Reputation: 415
i'm learning C and this is my problem: i need to connect 2 processes with a socket AF_UNIX. My question is: how can i achieve that ?
I've already tried something with poor results:
Tried to pass the fd.
Tried to dup but again failed and the 2 processes didn't take any messages from the parent process.
Can i just open a socket in parent and then pass the file descriptor with execl ? or should i just try something more "complicated" ?
EDIT: code this is P1.c
int main (){
printf("Hello this is process 1\n");
int fd=open("./foo",O_RDWR);
int h=fork();
if(h==0)
{
sleep(2);
dup2(fd,0);//note we will be loosing standard input in p2
execvp("./client",NULL);
}
else
{
printf("This is from p1 process\n");
write(fd,"buf",4);
//do some process with p1
printf("This is end of p1 process\n");
}
return 0;
}
this is P2.c
int main (int argc, char * argv[]){
int fd=atoi(argv[1]);
char buf[1024];
int n=read(fd,buf,1024);
buf[n]='\0';
printf("This is from p2\n");
write(1,buf,strlen(buf));
exit(EXIT_SUCCESS);
}
note: i wasn't trying to use a socket.
Upvotes: 2
Views: 2824
Reputation: 5440
Here is a description of unix sockets and an example in code.

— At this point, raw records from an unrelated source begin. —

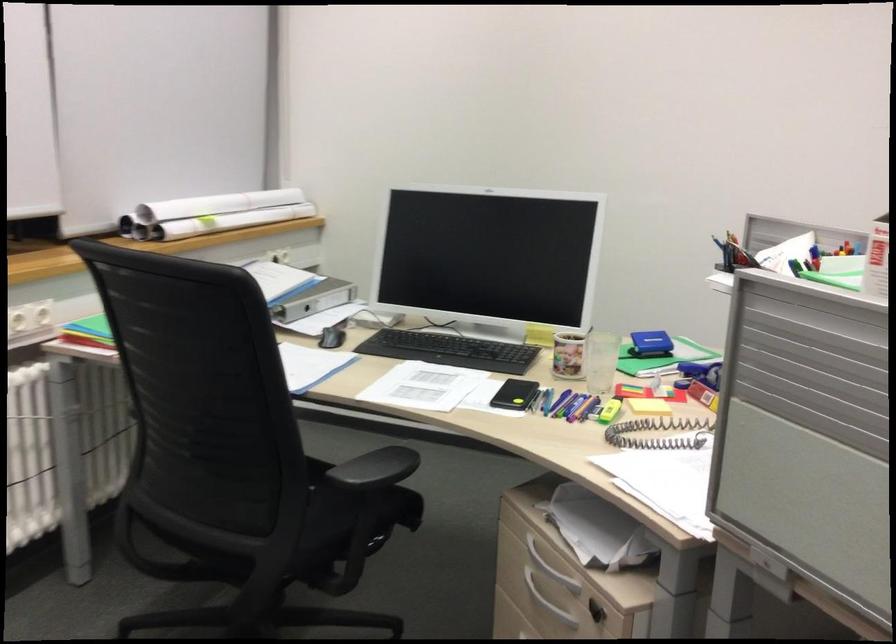
Where would you lift the patterned mug? Please return your answer as a coordinate pair (x, y).

(567, 355)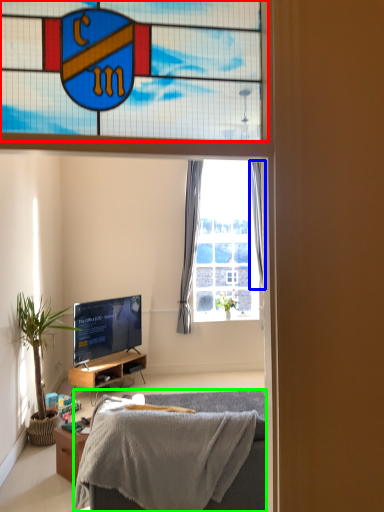
Question: Which object is positioned farthest from window (highlighted by a red box)? Select from curtain (highlighted by a blue box) and bed (highlighted by a green box).

Choices:
 (A) curtain
 (B) bed

Answer: (B)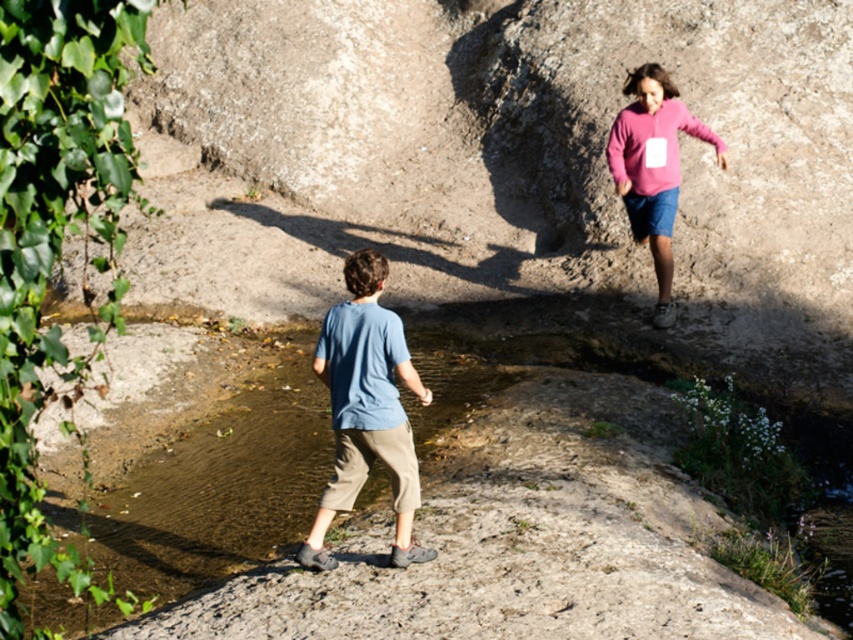
Who is more forward, [303,547] or [660,163]?

Point [303,547] is in front.

The image size is (853, 640). Identify the location of blue cotton shirt at center. (366, 408).

Between point (372, 385) and point (671, 220), which one is positioned in front?

Point (372, 385) is in front.

Identify the location of blue cotton shirt at center. The width and height of the screenshot is (853, 640). (366, 408).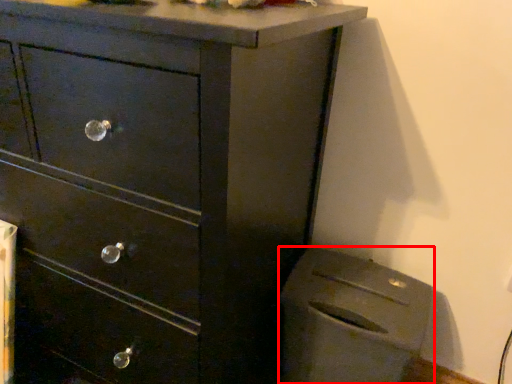
Question: Considering the relative positions of appliance (annotated by the red box) and chest of drawers in the image provided, where is appliance (annotated by the red box) located with respect to the staircase?

Choices:
 (A) right
 (B) left

Answer: (A)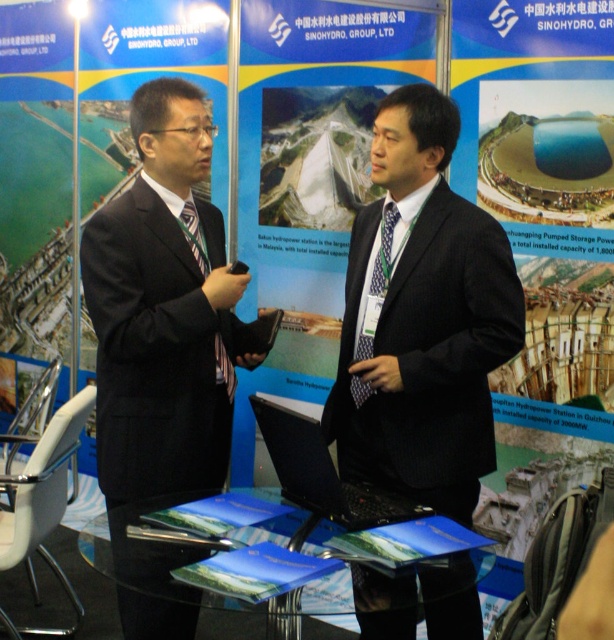
Is black suit at left below blue dotted tie at center?

No, black suit at left is not below blue dotted tie at center.

This screenshot has width=614, height=640. Find the location of `black suit at left`. black suit at left is located at coordinates (163, 310).

Where is `black suit at left`? This screenshot has height=640, width=614. black suit at left is located at coordinates (163, 310).

Can you confirm if dark blue suit at center is positioned to the left of blue dotted tie at center?

No, dark blue suit at center is not to the left of blue dotted tie at center.

Is the position of dark blue suit at center more distant than that of blue dotted tie at center?

No, dark blue suit at center is in front of blue dotted tie at center.

This screenshot has width=614, height=640. Identify the location of dark blue suit at center. coord(421,317).

Is blue dotted tie at center to the right of matte black tie at center from the viewer's perspective?

Indeed, blue dotted tie at center is positioned on the right side of matte black tie at center.

Who is higher up, blue dotted tie at center or matte black tie at center?

matte black tie at center is higher up.

Locate an element on the screen. The image size is (614, 640). blue dotted tie at center is located at coordinates pos(383,252).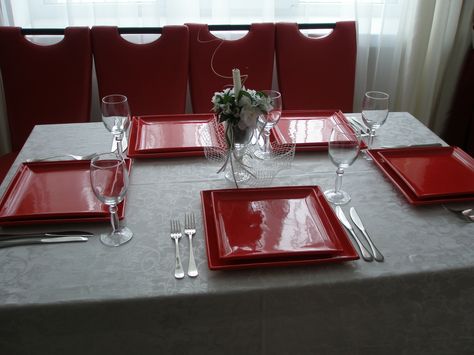
Image resolution: width=474 pixels, height=355 pixels. Find the location of `chairs`. chairs is located at coordinates (27, 80), (116, 84), (217, 68), (319, 81).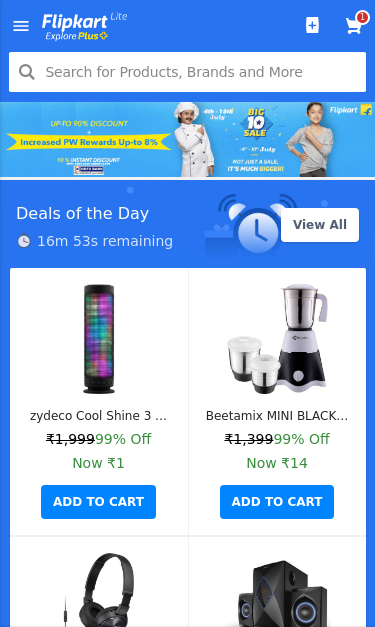
At what (x,y) coordinates should I click in order to perform the action: click on clock. Please return your answer as a coordinate pair (x, y). Image resolution: width=375 pixels, height=627 pixels. Looking at the image, I should click on point(258,232).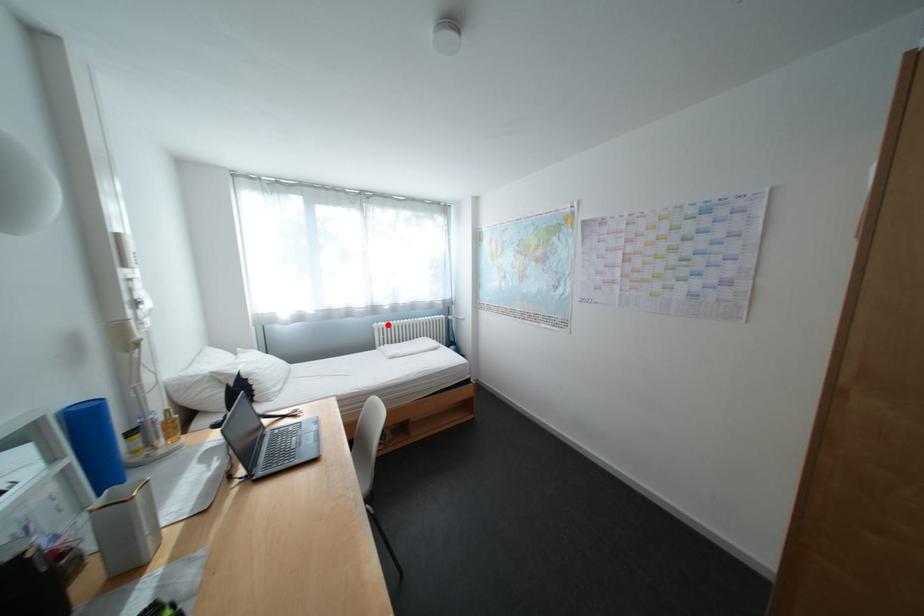
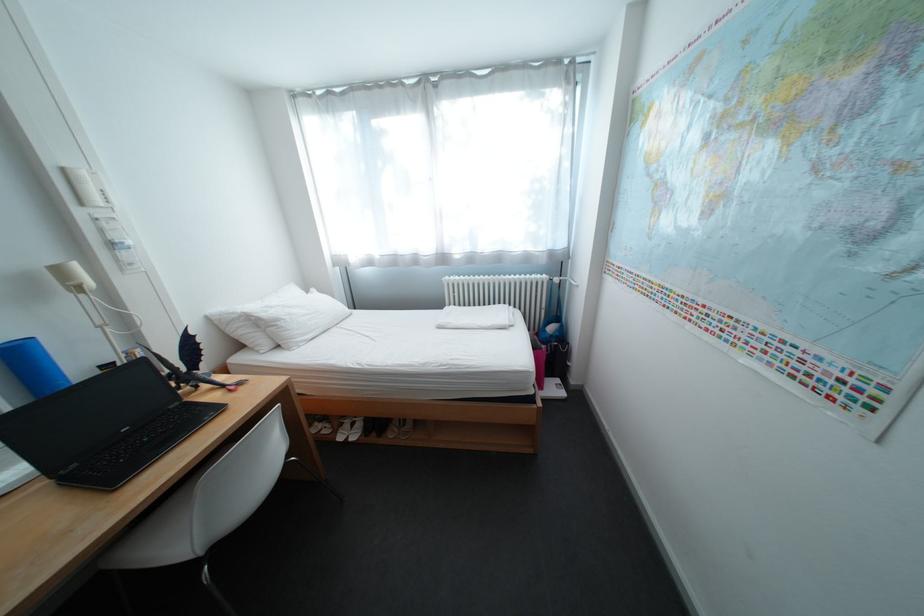
In the second image, find the point that corresponds to the highlighted location in the first image.

(459, 278)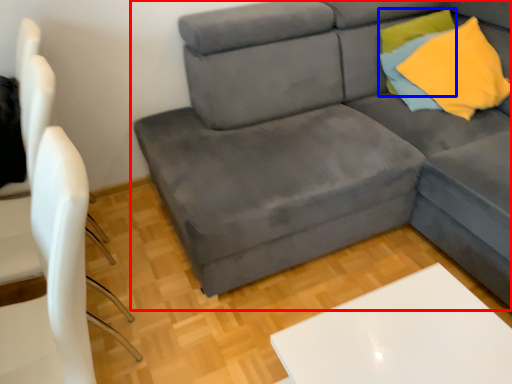
Question: Among these objects, which one is farthest to the camera, studio couch (highlighted by a red box) or pillow (highlighted by a blue box)?

Choices:
 (A) studio couch
 (B) pillow

Answer: (B)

The above link seems dead, but the Wayback Machine remembers
You need to designate one of the forked processes as server, and the other as client. In the server, you have to wait for connections. In the client, you have to establish the communication.
In the link are examples of each service. Don't be alarmed by the length of the code - most of it is comment.
Note that if you just want 'local' communication between processes, you might want to look into IPC: fifos, shared memory, message passing. They are much easier to implement.
Upvotes: 4
Reputation: 51
So an important question is does a socket file descriptor live past the execvp? Googling that question got me here... According to what I googled the answer is yes.
https://linux.die.net/man/3/execve
So you could create a pair of sockets using socketpair, then ensure the child process knows the new socket exists via argc,argv.
int fdl[2];
socketpair(AF_UNIX,SOCK_STREAM,0,fdl);
If I'm wrong, simply create a pair of AF_UNIX sockets using the child's pid as part of the sun_path, since both child and parent know this number.
Upvotes: 0
Reputation: 1
Sockets are great for interprocess communication and I use them all the time, but assigning ports can be an issue because, well, an integer value is hardly a rich namespace. Named pipes/FIFOs are a useful option if the two processes communicating are running on the same node. They they live in a normal Linux filesystem with names that look just like any other file. Also, you can use the simpler open/read/write/close system calls. You can even use things like the echo and cat commands for writing to them and the cat commands to read from them. Use the mkfifo command to create a FIFO.